- _Prompt_
Find every line in the entries below that contains the string "myocardium" and copy each of those lines out in full.

------------------------

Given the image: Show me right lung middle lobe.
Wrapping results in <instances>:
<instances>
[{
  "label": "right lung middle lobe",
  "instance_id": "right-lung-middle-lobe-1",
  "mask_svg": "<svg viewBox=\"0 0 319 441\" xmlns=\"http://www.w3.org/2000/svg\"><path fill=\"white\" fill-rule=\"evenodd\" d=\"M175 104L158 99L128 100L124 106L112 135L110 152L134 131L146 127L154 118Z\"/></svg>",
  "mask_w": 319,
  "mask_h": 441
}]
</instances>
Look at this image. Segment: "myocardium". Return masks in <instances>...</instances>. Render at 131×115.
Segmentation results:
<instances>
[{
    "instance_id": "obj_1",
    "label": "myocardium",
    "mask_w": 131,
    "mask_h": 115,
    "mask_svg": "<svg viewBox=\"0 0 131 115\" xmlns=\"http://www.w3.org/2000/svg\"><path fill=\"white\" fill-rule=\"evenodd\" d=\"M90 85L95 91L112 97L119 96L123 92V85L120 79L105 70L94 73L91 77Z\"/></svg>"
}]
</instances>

------------------------

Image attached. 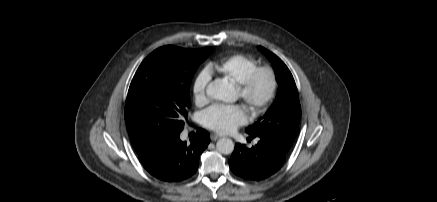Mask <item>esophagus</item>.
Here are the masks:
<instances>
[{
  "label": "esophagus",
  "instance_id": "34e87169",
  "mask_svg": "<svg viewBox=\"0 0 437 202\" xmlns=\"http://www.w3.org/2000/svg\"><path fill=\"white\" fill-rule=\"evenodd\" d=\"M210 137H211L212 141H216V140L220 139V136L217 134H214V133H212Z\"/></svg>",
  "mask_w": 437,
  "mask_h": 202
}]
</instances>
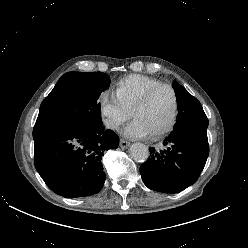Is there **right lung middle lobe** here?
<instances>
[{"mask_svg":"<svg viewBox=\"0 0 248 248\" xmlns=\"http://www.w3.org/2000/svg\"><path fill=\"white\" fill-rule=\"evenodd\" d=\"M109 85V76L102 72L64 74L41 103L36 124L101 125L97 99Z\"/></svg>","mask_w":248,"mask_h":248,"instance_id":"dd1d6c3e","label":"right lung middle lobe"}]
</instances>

------------------------

- _The answer_
Look at this image. Segment: "myocardium". Return masks in <instances>...</instances>. Render at 131×115.
    "label": "myocardium",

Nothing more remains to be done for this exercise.